• SUPPLIED PASSAGE
# Swenson spreader



## SNOMACHINE (Dec 2, 2009)

Anyone have any experience with swenson's electric under tailgate spreader. We're looking at buying one to put on a single axle that we currently have instead of spending twice the money on a complete v-box set up. Or buying another truck with central hydraulics!


----------



## Pristine PM ltd (Oct 15, 2005)

I have three, all the same but different brands. Meyer, Bonnell, and a swenson, all exactly the same. I like them, but not for parking lots. They are not powerful enough to spray. I mostly do roadways. Need a rebuild every other year on the spinner motor. Love them for our roadways.


----------



## SNOMACHINE (Dec 2, 2009)

Pristine PM ltd;1616133 said:


> I have three, all the same but different brands. Meyer, Bonnell, and a swenson, all exactly the same. I like them, but not for parking lots. They are not powerful enough to spray. I mostly do roadways. Need a rebuild every other year on the spinner motor. Love them for our roadways.


Any reason why the spinner motor needs rebuilding. Swenson told me the motors are fully sealed and stainless.


----------



## blowerman (Dec 24, 2007)

I run a swensen electric vbox that's been trouble free for about 4 years now. Gets heavy use and no motor problems. replaced the chain mid season, but that's expected.


----------



## leigh (Jan 2, 2009)

• ASSIGNMENT 1
In the Swenson spreader thread, please revise the stretch from "## blowerman (Dec" through "but that's expected." so that "trouble free" becomes "trouble-free".
• ASSIGNMENT 2
According to the Swenson spreader thread, how often does Pristine PM ltd rebuild the spinner motor?

• THE DATA
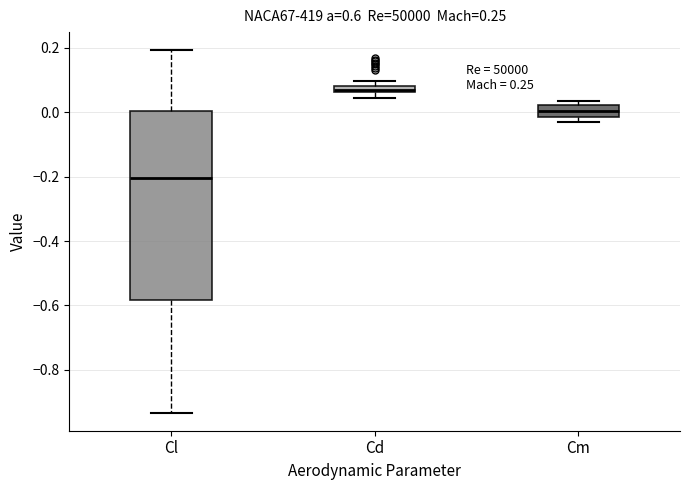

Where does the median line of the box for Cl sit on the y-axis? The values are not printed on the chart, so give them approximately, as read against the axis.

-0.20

--

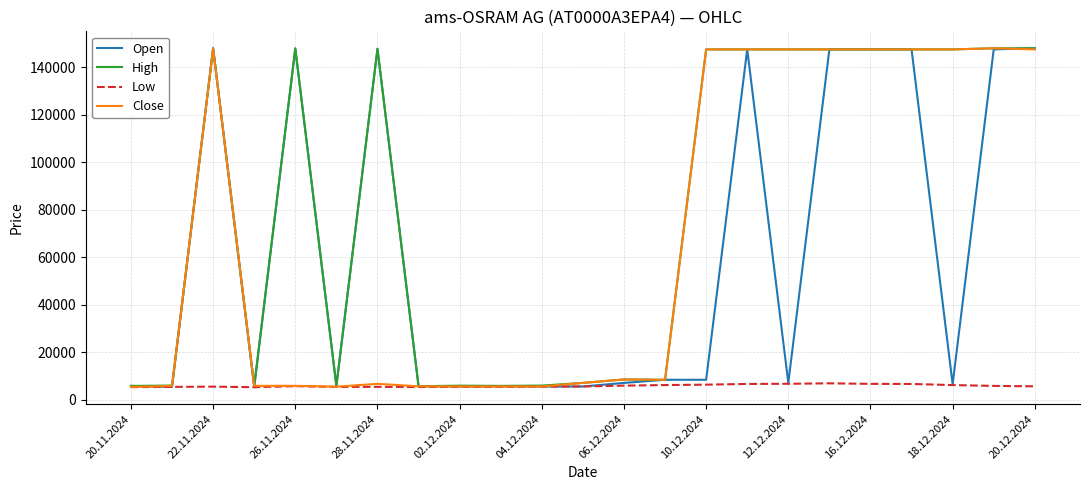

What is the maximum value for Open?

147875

• EXERCISE RESPONSE 1
## blowerman (Dec 24, 2007)

I run a swensen electric vbox that's been trouble-free for about 4 years now. Gets heavy use and no motor problems. replaced the chain mid season, but that's expected.

• EXERCISE RESPONSE 2
Every other year.